Automation can increase accuracy, save time, and analyze actual and forecasted results in charts and dashboards. With so much potential, automation is a growing trend, especially now that AI—particularly generative AI—has become more powerful and accessible. In fact, in Protiviti’s 2024 Global Finance Trends Survey Report, 34% of the surveyed global finance leaders are currently using generative AI—and of those genAI users, over half (57%) are integrating it into their financial forecasting activities. Financial planners can use these sophisticated tools to analyze much larger data sets and draw more detailed conclusions and insights than was possible with traditional automation tools.
Enhance Your Financial Projections With NetSuite
NetSuite’s integrated financial management solution replaces error-prone manual processes with a scalable unified platform that centralizes real-time, accurate financial information in one secure system. With preconfigured and customizable dashboards, users can compare performance against projections in accessible visualizations and financial reports, while automated data processes minimize errors and delays that can undermine projection accuracy and timeliness. NetSuite helps businesses keep their financial projections dynamic and evolving, unlocking flexibility and sustainable growth as real results come in.
NetSuite’s Planning and Budgeting Dashboard
Financial projections allow businesses to anticipate challenges and opportunities before they arise. Business leaders with a structured process of creating projections can gain deeper insights into their operations and market position, as well as secure funding and satisfy stakeholders. This foresight allows decision-makers to take proactive steps that improve their financial performance, rather than constantly reacting to financial stressors, such as unexpected bills, slow periods, or even sold-out inventory and understaffed shifts. As a result, businesses can better weather economic uncertainty, seize growth opportunities at the right moment, and allocate resources for the greatest returns. And with sophisticated financial tools more accessible than ever, businesses of all sizes can benefit from well-crafted projections.
Small Business Financial Projections FAQs
How long should a financial projection be?
Financial projections typically cover three to five years, with earlier years including more granular data. For example, the first year may be broken down by month, the second year by quarter, and remaining years presented annually. This provides sufficient detail for near-term planning while acknowledging that market variables and uncertainty can reduce accuracy and confidence in long-term projections.

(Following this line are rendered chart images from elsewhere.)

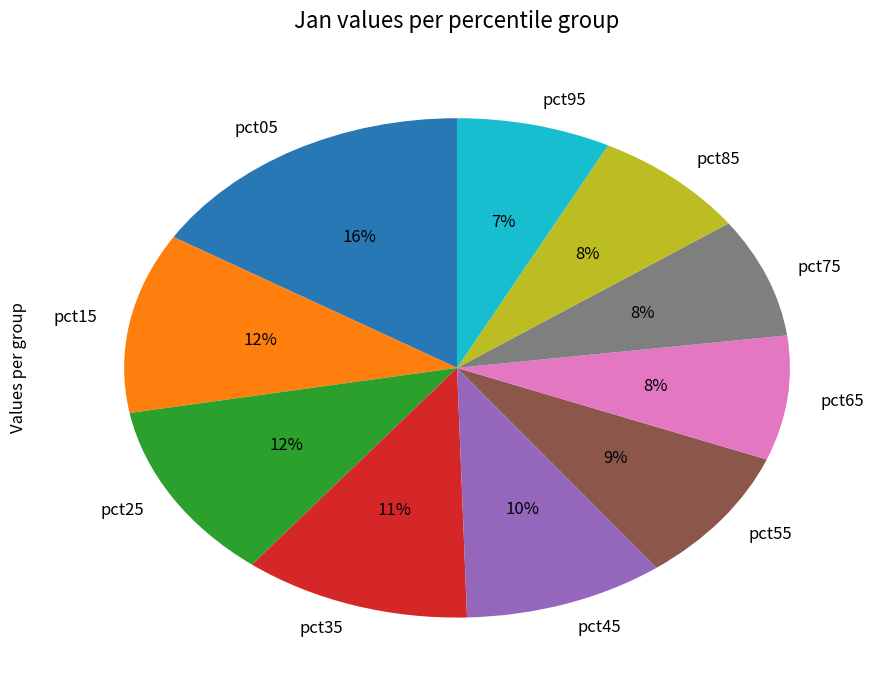

Count the number of slices in the pie.

10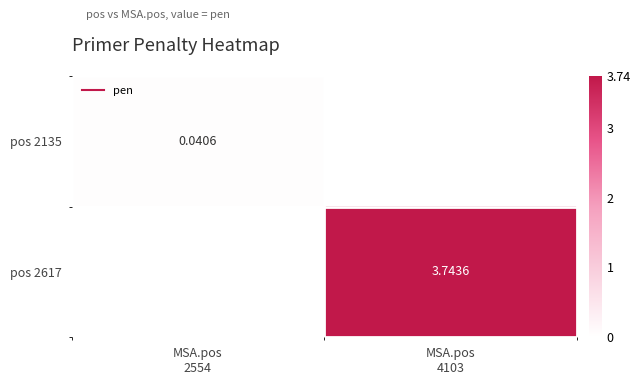

How many values in the pos 2617 series exceed 3?

1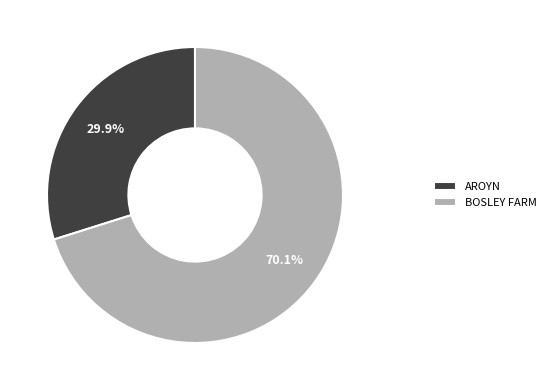

Between BOSLEY FARM and AROYN, which is larger?

BOSLEY FARM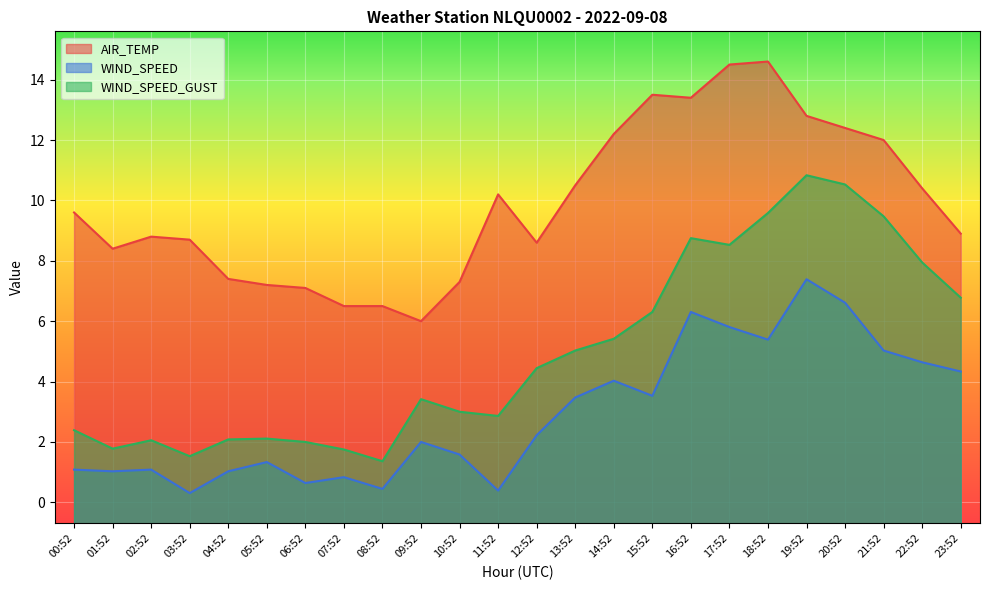

The WIND_SPEED_GUST series shows 2.1 at 04:52. True or false?

True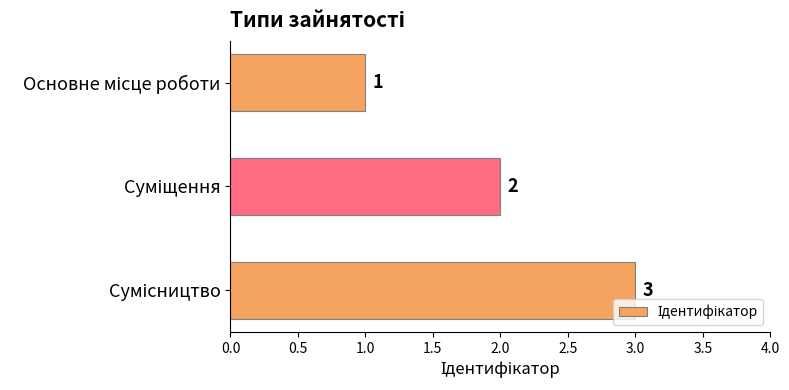

What is the maximum value shown in the chart?

3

What is the difference between a financial forecast and a projection?
A financial forecast predicts outcomes based on realistic conditions the business expects, representing a company’s most likely future performance. Conversely, financial projections present hypothetical outcomes based on one or more what-if assumptions that may or may not occur, making them more appropriate when evaluating specific business decisions or comparing alternative strategies.
What is the best chart for financial projections?
Line charts are typically most effective for financial projections as they clearly illustrate trends over time and allow for easy comparison between projected and actual results, even for non-financial experts.